Gestern veröffentlichte das Bundesfinanzministerium einen Risiko- und Gefahrenbericht, der sich u.a. auch mit der Bedrohungslage durch Terrorfinanzierung beschäftigt. Außerdem stellt das Ministerium damit auch eine Risikoanalyse zur Geldwäsche bereit und teilt damit Bürgern und anderen Behörden seine Erkenntnisse mit.

Im Zuge dessen spielen auch Kryptowährungen, im Bericht „Kryptowerte“ genannt, eine Rolle. Die Behörde greift die Thematik auf und versucht zu erörtern, inwiefern Kryptowährungen im Bereich der Geldwäsche und Terrorismusfinanzierung überhaupt eine Rolle spielen.

Entgegen einiger weitverbreiteter Vorurteile kommt die Behörde zu Ergebnissen, die im Kontrast zur herrschenden Politik stehen.

Bitcoin ist keine Gefahr – Vorsicht vor Monero!
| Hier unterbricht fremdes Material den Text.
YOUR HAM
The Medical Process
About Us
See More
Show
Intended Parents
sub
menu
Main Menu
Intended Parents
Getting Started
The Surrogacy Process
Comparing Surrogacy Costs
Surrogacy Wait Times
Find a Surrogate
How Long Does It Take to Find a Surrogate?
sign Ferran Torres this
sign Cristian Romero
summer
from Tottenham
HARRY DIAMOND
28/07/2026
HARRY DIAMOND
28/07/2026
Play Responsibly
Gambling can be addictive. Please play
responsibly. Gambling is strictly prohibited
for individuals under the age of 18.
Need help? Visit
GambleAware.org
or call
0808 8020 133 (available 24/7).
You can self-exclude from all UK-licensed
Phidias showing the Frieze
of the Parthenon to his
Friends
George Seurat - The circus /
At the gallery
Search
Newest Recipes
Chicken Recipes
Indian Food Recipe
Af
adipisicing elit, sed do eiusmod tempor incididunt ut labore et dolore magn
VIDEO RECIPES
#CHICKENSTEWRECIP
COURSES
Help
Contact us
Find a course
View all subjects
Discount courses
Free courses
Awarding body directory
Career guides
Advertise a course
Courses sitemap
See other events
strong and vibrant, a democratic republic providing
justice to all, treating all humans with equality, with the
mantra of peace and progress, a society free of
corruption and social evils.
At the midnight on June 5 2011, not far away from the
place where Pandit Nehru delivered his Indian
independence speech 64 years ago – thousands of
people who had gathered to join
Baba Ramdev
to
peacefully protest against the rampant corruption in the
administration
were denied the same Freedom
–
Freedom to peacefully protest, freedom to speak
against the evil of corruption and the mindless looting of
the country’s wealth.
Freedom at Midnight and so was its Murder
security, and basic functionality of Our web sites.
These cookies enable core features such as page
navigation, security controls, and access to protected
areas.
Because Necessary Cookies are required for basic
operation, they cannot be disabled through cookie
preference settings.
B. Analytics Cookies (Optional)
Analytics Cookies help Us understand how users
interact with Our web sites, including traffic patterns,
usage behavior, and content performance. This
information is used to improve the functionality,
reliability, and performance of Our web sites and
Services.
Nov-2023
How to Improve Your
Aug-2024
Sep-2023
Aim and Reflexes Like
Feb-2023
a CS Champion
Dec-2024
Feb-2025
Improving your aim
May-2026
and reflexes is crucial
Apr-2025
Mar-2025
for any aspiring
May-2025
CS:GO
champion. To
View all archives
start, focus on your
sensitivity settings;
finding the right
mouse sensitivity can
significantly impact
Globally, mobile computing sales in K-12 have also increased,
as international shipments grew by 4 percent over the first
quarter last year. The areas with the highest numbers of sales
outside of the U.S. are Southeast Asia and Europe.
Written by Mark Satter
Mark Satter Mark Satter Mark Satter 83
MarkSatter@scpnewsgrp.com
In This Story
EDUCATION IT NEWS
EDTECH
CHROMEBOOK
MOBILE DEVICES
In dem Bericht wird auch auf die Tatsache eingegangen, dass Bitcoin eine öffentliche und transparente Blockchain hat. Damit attestiert man der Mutter aller Kryptowährungen kaum eine Bedrohung darzustellen. Denn Kriminelle müssten damit rechnen jederzeit ihre Transaktionen öffentlich gemacht zu haben.

Bei den „Privacy Coins“ sieht das aber schon anders aus. Hier sieht man das Potential zukünftig größere Probleme zu bekommen. Insbesondere Monero wird hervorgehoben, weil die Transaktionen absolut anonym sind. Im Augenblick sieht die Behörde keine konkrete Gefahr, merkt aber an, dass sich dies in Zukunft noch ändern könnte.

Sowohl bei der Geldwäsche, als auch bei der Terrorismusfinanzierung gibt es Erkenntnisse zur Nutzung von Kryptowährungen. Insgesamt spielt Bargeld in diesen Bereichen aber eine größere Rolle.

Das Bild bestätigt sich

Was für viele Krypto-Enthusiasten schon lange klar war, wird nun durch die Behörde nochmal bestätigt. Natürlich gibt es auch Kriminalität im Zusammenhang mit Kryptowährungen, aber sie spielt kaum eine Rolle, weil Kriminelle kein Interesse daran haben Spuren zu hinterlassen.

Monero bekommt den Ritterschlag im Bereich Privatsphäre, denn hier kann man die Transaktionen nicht mehr verfolgen. Und obwohl dies auch Kriminellen und Terroristen hilft, setzen diese trotzdem auf Bargeld, alleine deshalb, weil die technische Umsetzung absoluter Anonymität nicht so leicht ist, wie bei Bargeldgeschäften. Abgesehen mal davon, dass man auch Monero für die meisten illegalen Geschäfte irgendwie wieder in Bargeld wechseln müsste.

Damit widerspricht die Behörde dem internationalen politischen Kurs, denn die Umsetzung der FATF Empfehlungen beruht u.a. auf der Annahme, dass man Geldwäsche und Terrorismusfinanzierung durch Kryptowährungen verhindern muss.